Why does a book - a story - take hold in your imagination? It has a lot to do with the quality or qualities of the book in question of course, but it is also about the context - the age you were, where you were, your sensibility at the time and so on.

Gibraltar was, of course, a very unlikely place to be read such a story - 1960s Gibraltar was as far removed from Victorian London in winter as I was likely to get. Perhaps that’s why it grabbed my attention so.

I was happy in Gibraltar - it was a wonderful, carefree time for me. I would spend ages in the sunshine watching ants or staring into a rock pool. The only Gothic imagery I can think of was the old Trafalgar Cemetery where many of the dead from the Battle of Trafalgar were buried.

I was certainly aware of poverty and poor children - there were plenty of those on show when we went across the border into Spain or took the ferry to Morocco.

But A Christmas Carol was the probably the first time - outside of a Bible story - I can remember being made to think about the poor and downtrodden and ask why they were poor in the first place and whether anything could or should be done about it. It was my first taste of politics.

Like all children I was immediately drawn to portrayals of other children in literature or films. Tiny Tim caught my attention, obviously, but I was far more fascinated by two children who make only a fleeting appearance in Dickens’ story.

When Scrooge meets the Ghost of Christmas Present - a giant in green robes and a holly crown - Scrooge notices something hiding under the giant’s robes. Out tumble two feral children, ragged and snarling.

Scrooge asks who they are and the giant tells him the boy is called Ignorance and the girl Want.

Beware them both, and all of their degree, but most of all beware this boy…

I was captivated by those children.
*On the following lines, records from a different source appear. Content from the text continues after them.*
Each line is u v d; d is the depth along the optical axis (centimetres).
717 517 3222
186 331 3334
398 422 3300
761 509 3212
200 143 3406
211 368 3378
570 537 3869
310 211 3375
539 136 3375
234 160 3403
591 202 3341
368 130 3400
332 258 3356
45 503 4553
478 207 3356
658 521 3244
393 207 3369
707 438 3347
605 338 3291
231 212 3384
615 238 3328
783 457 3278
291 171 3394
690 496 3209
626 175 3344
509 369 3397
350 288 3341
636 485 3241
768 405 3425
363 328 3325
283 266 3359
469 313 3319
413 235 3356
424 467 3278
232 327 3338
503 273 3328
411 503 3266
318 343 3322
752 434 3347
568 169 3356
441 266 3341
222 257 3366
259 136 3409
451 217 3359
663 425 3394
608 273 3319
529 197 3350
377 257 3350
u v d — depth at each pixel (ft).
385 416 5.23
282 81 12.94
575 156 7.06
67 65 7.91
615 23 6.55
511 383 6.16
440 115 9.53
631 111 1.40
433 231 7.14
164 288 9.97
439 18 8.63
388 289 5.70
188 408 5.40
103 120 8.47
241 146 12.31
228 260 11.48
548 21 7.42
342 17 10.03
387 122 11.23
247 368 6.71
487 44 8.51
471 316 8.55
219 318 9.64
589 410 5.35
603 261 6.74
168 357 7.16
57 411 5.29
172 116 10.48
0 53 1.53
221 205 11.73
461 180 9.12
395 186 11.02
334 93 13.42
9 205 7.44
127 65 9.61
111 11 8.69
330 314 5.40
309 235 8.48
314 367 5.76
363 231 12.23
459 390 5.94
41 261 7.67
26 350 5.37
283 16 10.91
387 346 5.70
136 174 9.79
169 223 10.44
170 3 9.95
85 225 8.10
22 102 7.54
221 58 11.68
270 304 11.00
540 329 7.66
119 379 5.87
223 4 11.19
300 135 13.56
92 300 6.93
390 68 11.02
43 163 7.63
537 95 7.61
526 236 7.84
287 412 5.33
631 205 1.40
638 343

They scared me - not as much as the terrifying, faceless Ghost of Christmas Yet to Come - but they scared me all the same.

Scrooge asks, Have they no refuge or resource and, brilliantly, Dickens has the giant throw his own words back at him - the words he had used when charity men came to his office asking for donations.

Are there no prisons? Are there no workhouses?

My mind kept going back to those children. Who were they? What became of them? My mind has been going back to them ever since.

I have re-read Christmas Carol many times since that first encounter, but the thing kept the story alive for me - and for many others were the film adaptations, which are of varying quality to say the least.

For me the most successful one is hardly seen today. It was an 1971 animated version by Richard Williams, with Alistair Sim voicing Scrooge, Michael Horden voicing Marley and Michael Redgrave narrating. It rightly won an Oscar, seemed to be on every Christmas morning through my teens and was a highlight of every Christmas.

Because Dickens is still right. A Christmas Carol is still relevant - perhaps as much now as at any time since. Ignorance and Want remain the prime movers behind so many of the world's ills. Want is perhaps an obvious one, but Dickens rightly points to Ignorance as being the most dangerous.

Ignorance goes both ways of course. Dickens was a huge advocate of education for the poor and needy and a vigorous campaigner for public libraries (he would be appalled to see them under threat in this supposedly enlightened age), but he was also talking to his middle-class readers about their ignorance - their selfish ignorance of the plight of the many for whom London was a living hell.

In The Last of the Spirits I have tried to give some flesh to those two children. They are supernatural in A Christmas Carol, but I imagine them being real. I have given them names - Sam and Lizzie - and a backstory that involves, like Dickens own life story, the loss of their father to the debtors' prison. I have them get caught up in the same magic that takes Scrooge on his life-changing journey through time.

The book does not retell A Christmas Carol - it needs no retelling. Rather it steps to one side and tells a parallel story that I hope is true to the spirit of the original and does justice to the spell it cast over me when I was young.